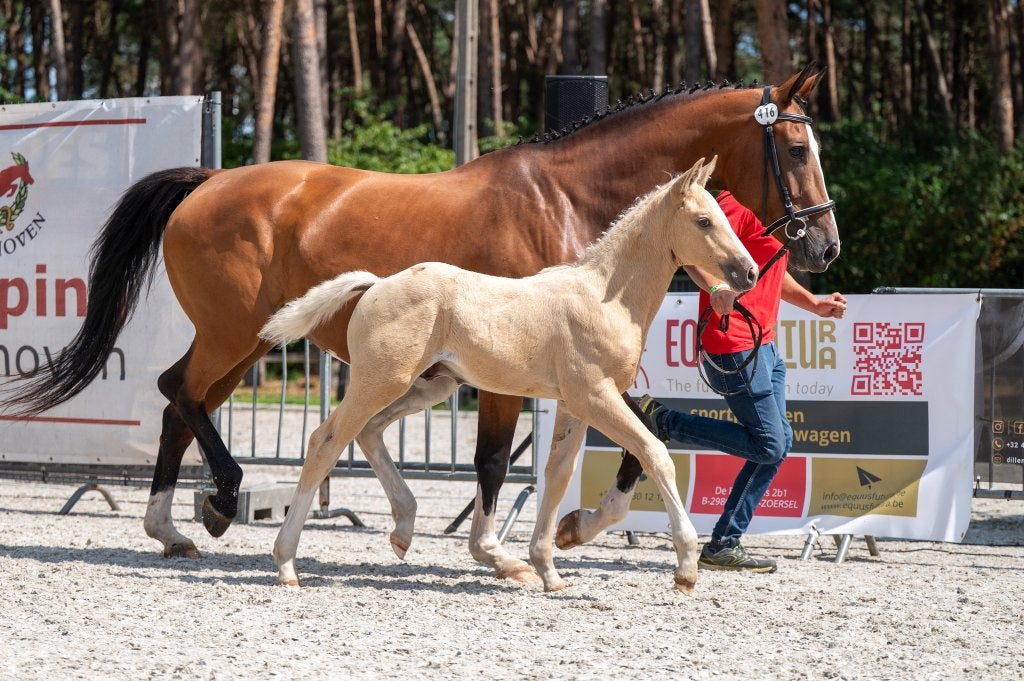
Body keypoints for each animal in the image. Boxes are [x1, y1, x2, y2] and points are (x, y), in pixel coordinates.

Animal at [259, 158, 756, 591]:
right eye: (704, 221)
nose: (748, 272)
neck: (604, 297)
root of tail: (377, 284)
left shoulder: (574, 403)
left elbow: (558, 474)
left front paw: (549, 568)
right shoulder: (595, 395)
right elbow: (654, 454)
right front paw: (686, 570)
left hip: (428, 386)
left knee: (368, 432)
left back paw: (402, 530)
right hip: (378, 382)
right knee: (325, 441)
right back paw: (286, 564)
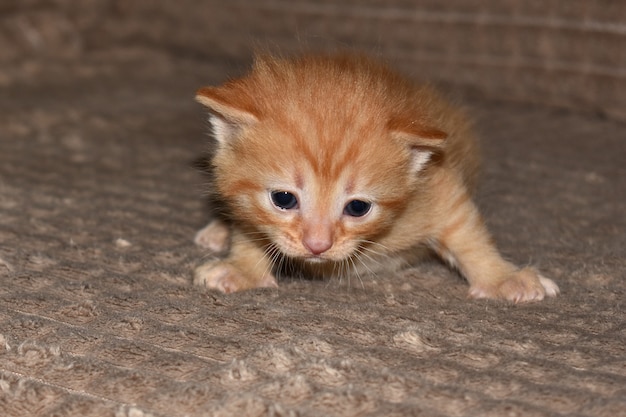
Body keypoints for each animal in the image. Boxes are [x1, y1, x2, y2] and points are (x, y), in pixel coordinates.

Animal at [193, 54, 560, 302]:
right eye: (283, 199)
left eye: (358, 208)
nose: (318, 245)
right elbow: (249, 229)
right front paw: (243, 268)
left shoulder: (437, 184)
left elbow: (467, 232)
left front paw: (503, 278)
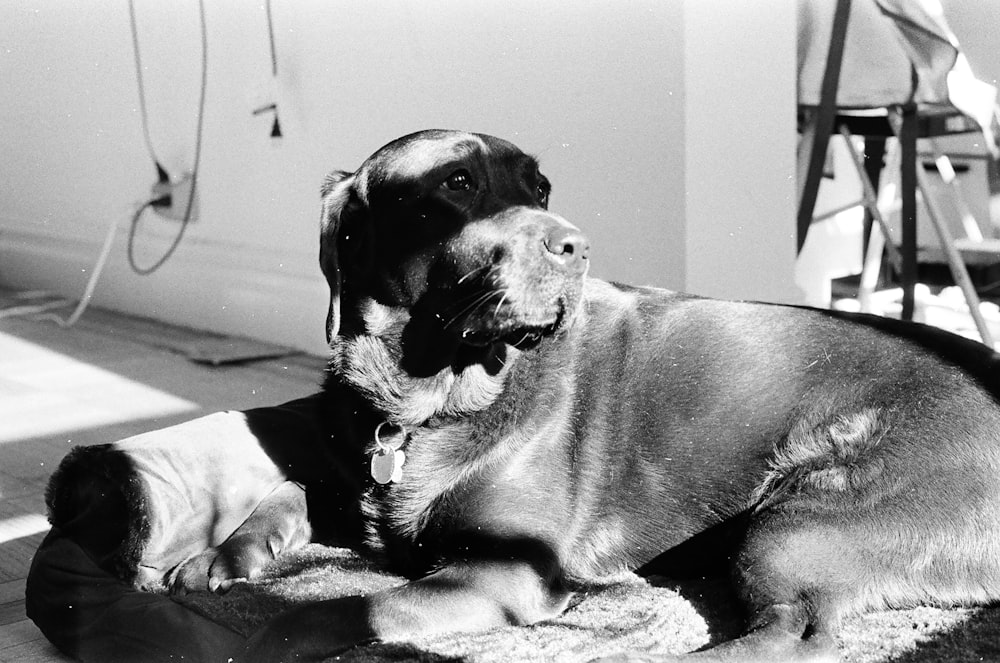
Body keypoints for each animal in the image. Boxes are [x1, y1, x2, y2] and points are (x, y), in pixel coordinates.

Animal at [170, 131, 1000, 663]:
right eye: (457, 184)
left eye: (539, 188)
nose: (575, 245)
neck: (427, 401)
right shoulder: (352, 463)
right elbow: (291, 484)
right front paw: (222, 554)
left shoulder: (509, 569)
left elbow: (340, 607)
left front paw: (251, 633)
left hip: (799, 514)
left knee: (801, 634)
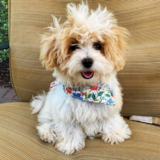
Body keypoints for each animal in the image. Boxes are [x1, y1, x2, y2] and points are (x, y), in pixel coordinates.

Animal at [31, 1, 131, 155]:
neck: (89, 91)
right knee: (46, 122)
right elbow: (70, 129)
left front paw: (116, 133)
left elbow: (110, 120)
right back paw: (47, 134)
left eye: (98, 45)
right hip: (48, 110)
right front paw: (69, 145)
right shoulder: (65, 113)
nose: (87, 61)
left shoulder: (109, 108)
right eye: (73, 46)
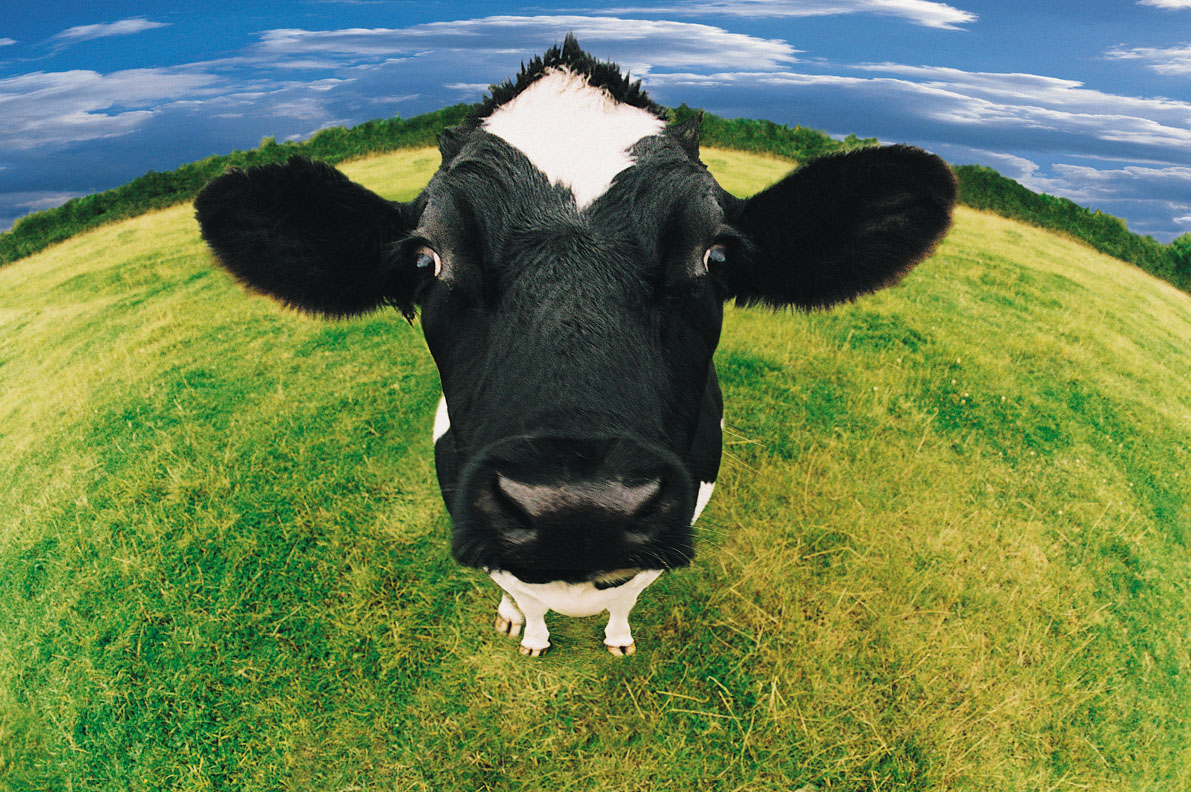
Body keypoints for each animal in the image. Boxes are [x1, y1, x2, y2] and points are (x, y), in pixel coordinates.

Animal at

■ Problem requirements ■
Look through the entries above. Copy out every line holding the word "knee".

■ Task answer ■
left knee: (368, 432)
right knee: (325, 441)
left knee: (801, 634)
right knee: (46, 122)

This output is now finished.